6 janvier 2010 — Dans notre F&C du 31 décembre 2010 consacré aux nouveaux avions de combat chinois et russes, nous laissions de côté la problématique européenne soulevée éventuellement par cette nouvelle, avec cette observation, qui valait promesse :

«La comparaison est ici limitée entre les USA et le bloc Chine-Russie, selon une approche essentiellement stratégique héritée de la Guerre froide, en mettant à part l’Europe. Nous devrions proposer prochainement une analyse de la position européenne en fonction de ces nouveautés russes et chinoises.»

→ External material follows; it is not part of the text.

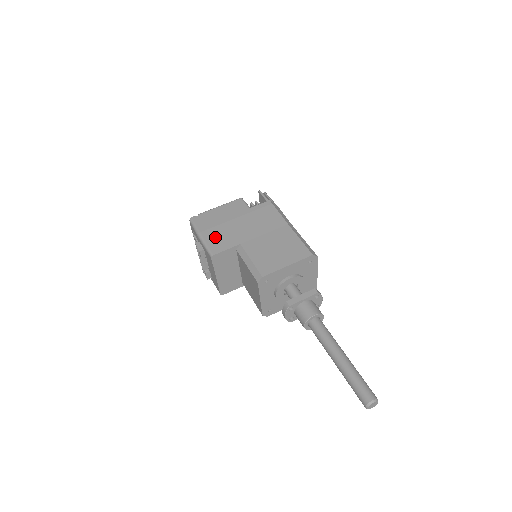
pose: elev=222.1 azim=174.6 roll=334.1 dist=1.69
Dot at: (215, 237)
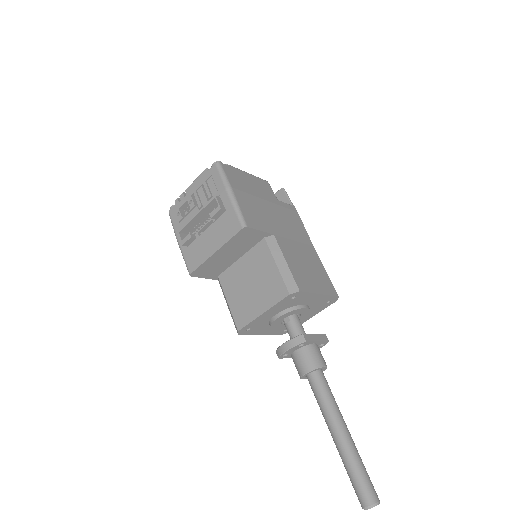
Dot at: (248, 206)
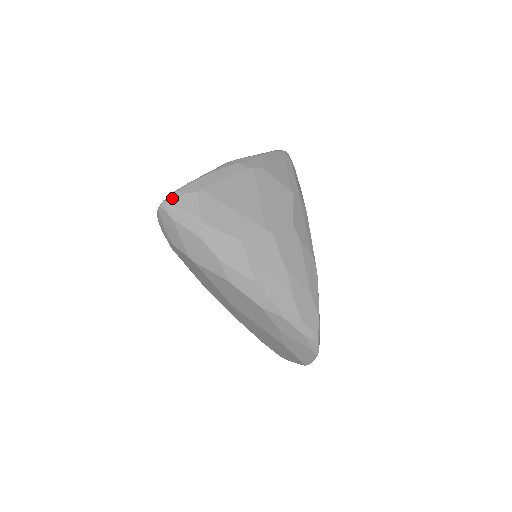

…Nous allons donc essayer d’envisager une éventuelle évolution “européenne”, ou de certains pays d’Europe, en fonction de l’évolution que nous constations et envisagions dans ce F&C. Auparavant, signalons plusieurs faits, – dont un sera un rappel d’une information fort peu connue, jamais confirmée officiellement, que nous tenons d’une source que nous considérons comme sûre.

• La question de la levée de l’embargo des armes imposé par l’UE contre la Chine depuis 1989 devient un sujet brûlant. Une dépêche AFP, via Spacewar.com, le 30 décembre 2010, faisait une rapide analyse du sujet à partir d’une information parue dans Le FigaroA European Union arms embargo clamped on China in 1989 following the Tiananmen crackdown could be lifted in early 2011, Brussels sources told Thursday's edition of France's Le Figaro daily. The lifting of the embargo on all lethal weapons “could happen very quickly,” a source close to EU foreign policy chief Catherine Ashton told the paper.») Les différentes sources citées dans la dépêche, toutes venues des milieux européens, envisageaient avec faveur une telle mesure.

• … L’analyse confirmait notamment que Lady Ashton avait prôné une telle mesure comme une démarche d’affirmation européenne, présentée par elle devant les chefs d’Etat et de gouvernement des pays membres. Nous avions observé cette attitude de la Haute Représentante de l’UE dans notre Bloc-Notes du 20 décembre 2010, que nous liions indirectement à une autre nouvelle, du 18 décembre 2010, sur une intervention particulièrement franche de l’ambassadeur de Chine à Bruxelles affirmant que l’attitude de l’Europe dans sa soumission aux USA, notamment sur cette question de l’embargo, était “pitoyable” et “pathétique”. (Cela, à la lumière d’un “Wiki-câble”, sur l’attitude US vis-à-vis de l’UE et, surtout, sur l’attitude de l’UE vis-à-vis des injonctions US...)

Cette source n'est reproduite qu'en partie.